Structural Inequalities: A cross sector approach to tackling inequalities in the UK

This panel session will discuss how the public, private and not-for-profit sectors can better address structural inequalities to deliver more inclusive and ultimately successful organisations and by extension, society. Doing so will enable gaps in our collective understanding to be plugged and provide a clear pathway for employers, the third sector, researchers and policy communities to take positive action towards improving inequalities in the UK. The focus will be around five core themes: language, opportunity, understanding evidence, voice and place.

Download the agenda here

 

About the speakers

  • Dr Olivia Stevenson

    Head of UCL Public Policy and Co-founder, Universities Policy Engagement Network (UPEN)

    Dr Olivia Stevenson leads UCL’s flagship initiative to support academic-policy engagement, is a co-founder of the Universities Policy Engagement Network and is one of the authors on the UCL-Resolution Foundation report ‘Structurally Unsound’. 

  • Siobhan Morris

    Siobhan Morris, Coordinator, UCL Grand Challenge of Justice and Equality

    Siobhan Morris is lead author of the UCL-Resolution Foundation report ‘Structurally Unsound’ and leads UCLs Grand Challenge of Justice and Equality, working with academics and external partners to facilitate research and collaborations. Siobhan has published widely on structural and relational inequalities. 

  • Melody Moore

    Senior Client Partner, Korn Ferry

    Melody Moore is a Senior Client Partner based in Korn Ferry’s London office, and is the UK D&I practice lead.

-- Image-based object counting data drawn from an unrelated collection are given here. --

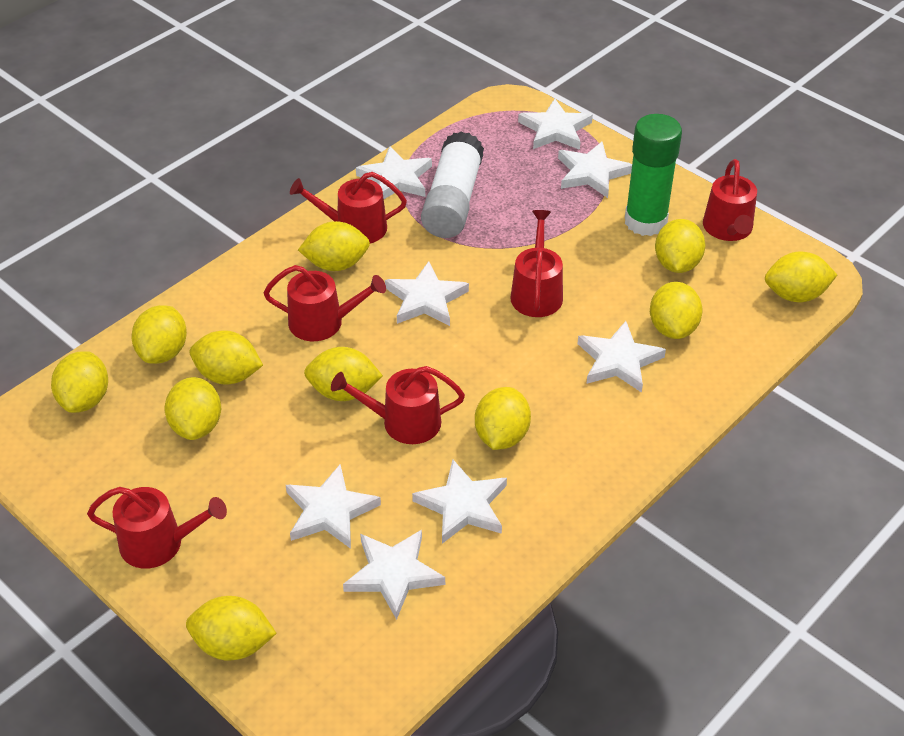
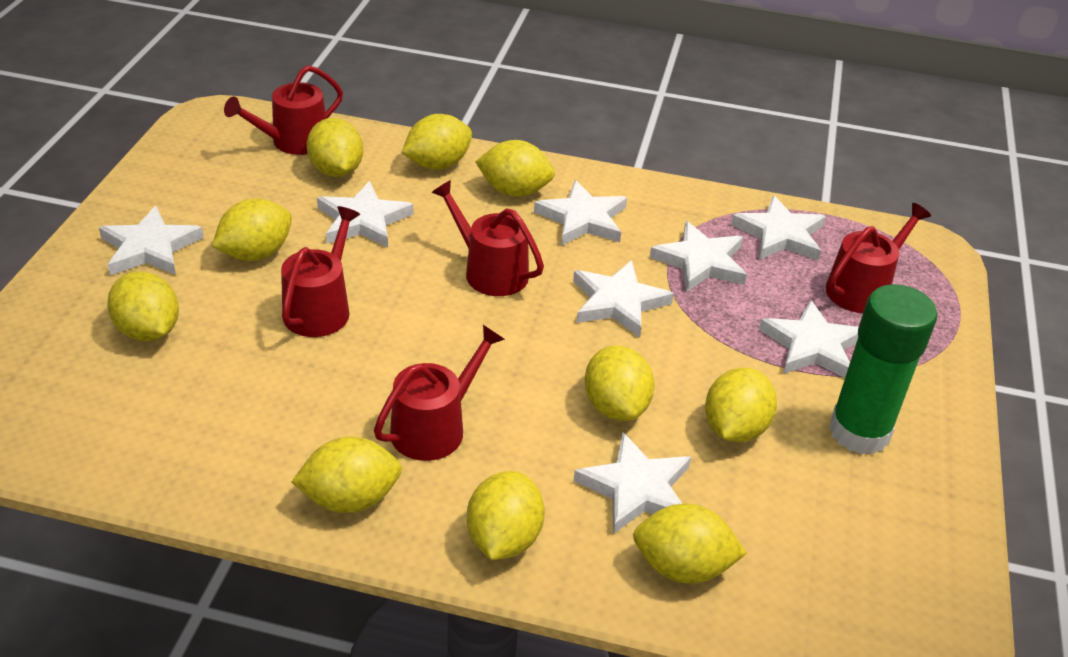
red watering can: 6 -> 5
white glue stick: 1 -> 0
yellow lemon: 11 -> 10

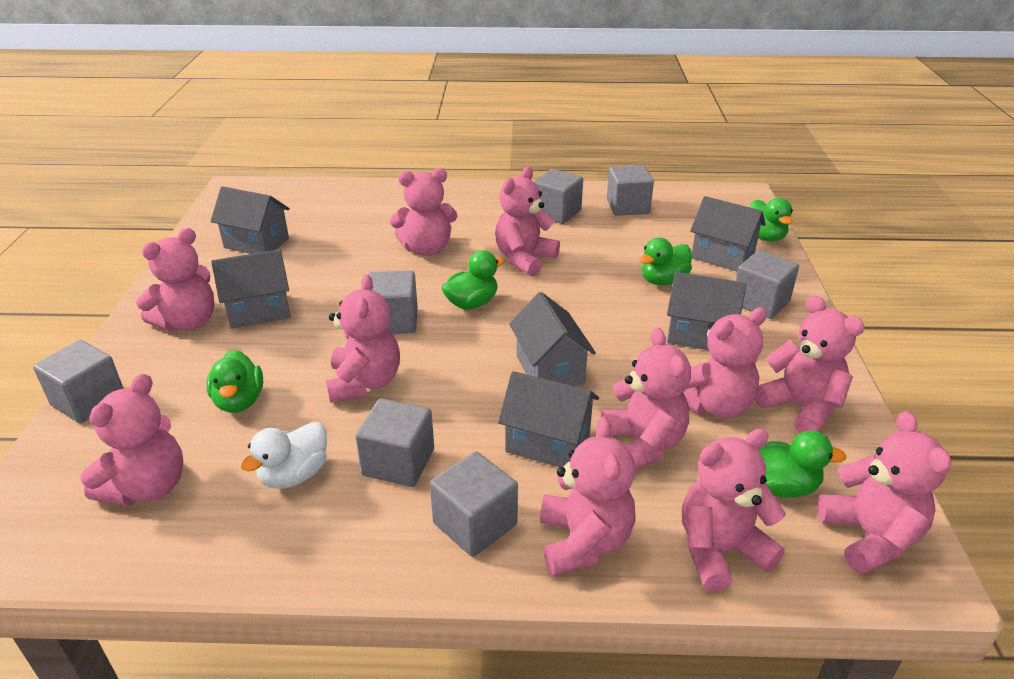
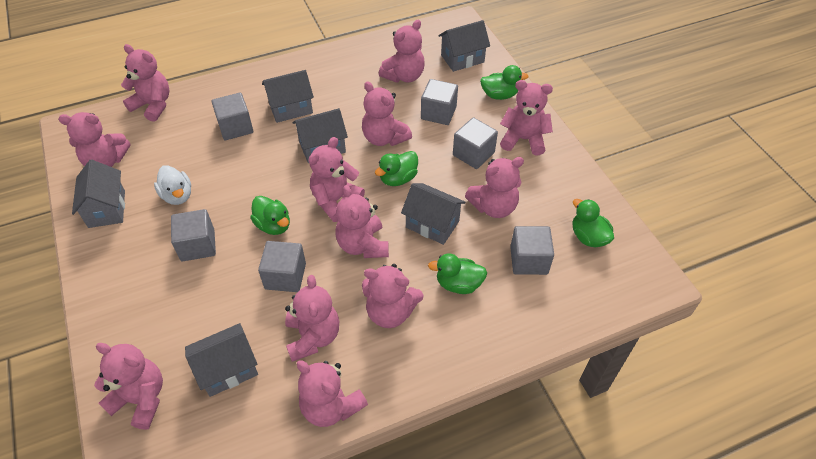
grey cube: 7 -> 6
pink teddy bear: 11 -> 12

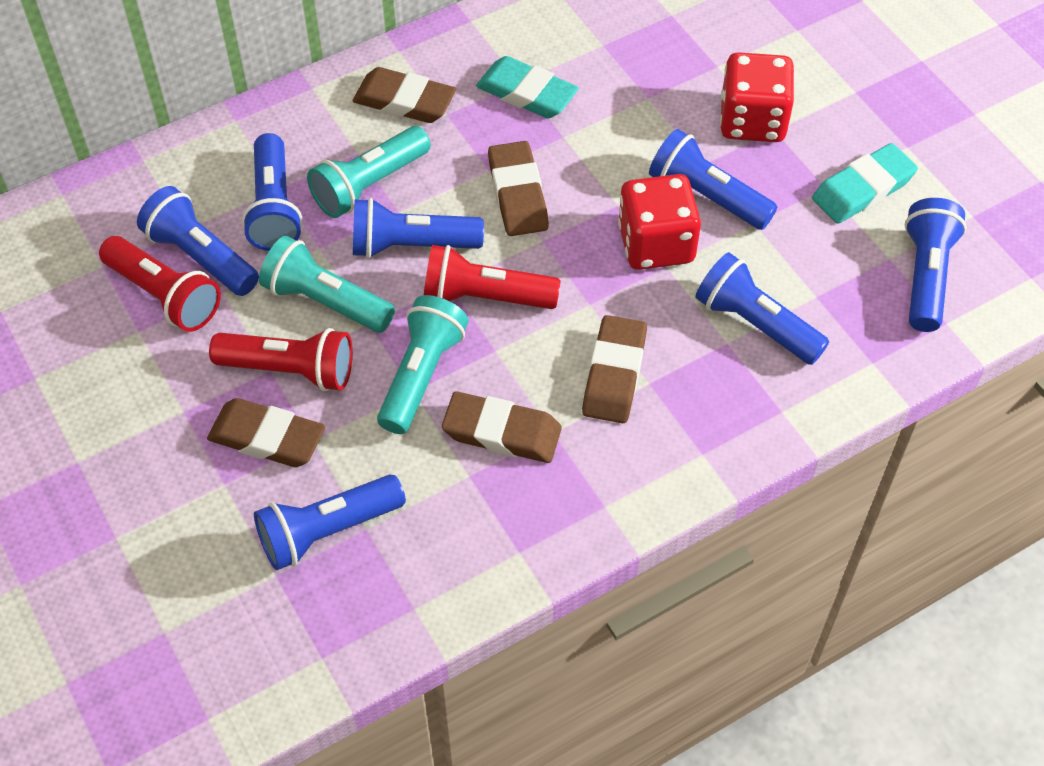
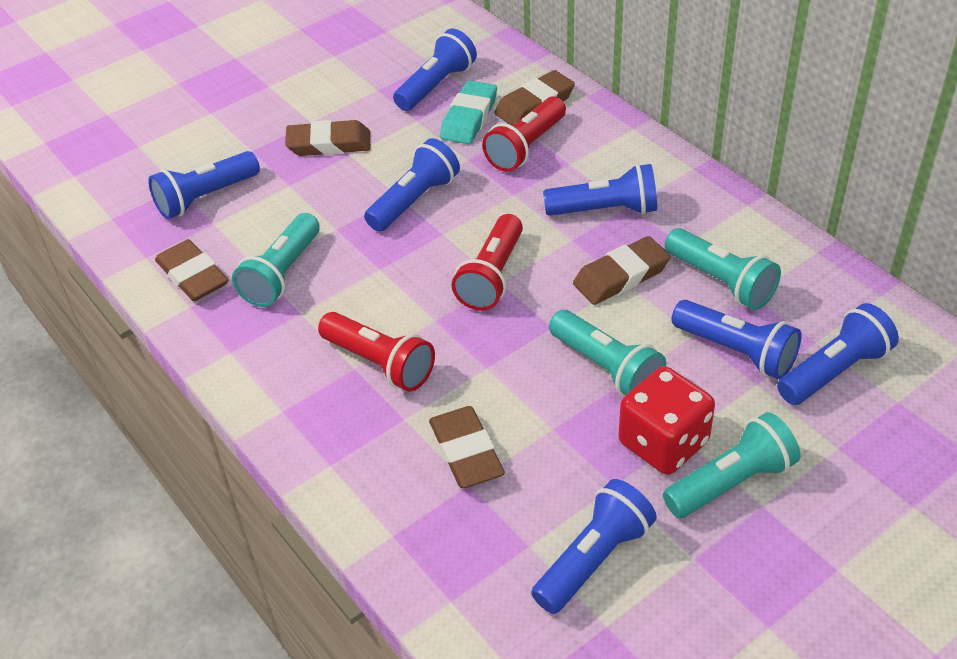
red dice: 2 -> 1
turquoise eraser: 2 -> 1
turquoise flashlight: 3 -> 4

She has been a consultant for over 17 years, and has worked with a wide variety of clients in the public and private sector. Projects include design of a high potential assessment process for the Civil Service, design of induction and behavioural development workshops for a global bank, helping a public sector define their Inclusion strategy, design of leadership development programmes for a financial services client. Melody has worked with clients across a wide range of sectors and geographies, helping clients align their people with their business strategy. She specialises in D&I, talent management, leadership development, executive coaching, team development, and executive assessment. Her D&I expertise is based around helping clients define and implement their D&I strategy, including Unconscious Bias and Inclusive Leadership training Prior to joining Korn Ferry, Melody was a manager in the National Health Service, and combines her leadership experience with consulting skills to create pragmatic solutions for her clients.

  • Matthew Whittaker

    Chief Executive Officer, Pro Bono Economics

    Matt is chief executive at Pro Bono Economics, a charity that connects volunteer economists to other charities in order to help them run economic evaluations of their various programmes. He joined in November 2019, having spent the previous 11 years at the Resolution Foundation think tank. He had overall responsibility for the organisation’s research output, and was a leading expert in his own right on the subject of income inequality. He has worked across a number of areas related to UK living standards, with his extensive body of written work and regular media contributions covering the labour market, the tax and benefit system, housing, consumer debt, public finances, and the macroeconomy. He was co-chair of the 2019 ‘Exploring Inequalities’ project run by the Resolution Foundation and UCL, which took a multi-disciplinary approach to digging into the nature of – and intersections between – different types of structural inequality.

  • Tess Lanning

    Head of Enterprise and Employment Strategy, London Borough of Barking and Dagenham

    Tess Lanning is Head of Enterprise and Employment Strategy in the Inclusive Growth team at Barking and Dagenham Council, where she oversees strategies to improve the quantity and quality of jobs available to local people in the borough. Previously, as Director (maternity cover) of the Living Wage Foundation - and before that Head of Policy and Business Development – Tess oversaw the high profile campaign asking employers to pay a real Living Wage, including the development of a new campaign to tackle insecurity at work. Between 2013 and 2015 she worked as adviser to the Leader of the Opposition on business, skills and labour market policy, and before that as a senior researcher on economic and social policy at the Institute for Public Policy Research. She has been engaged as a consultant by various organisations to conduct work on issues relating to training, job quality and economic development policy and sits on the board of the community interest company Timewise, which supports employers to create quality flexible jobs that meet the needs of employees and employers alike.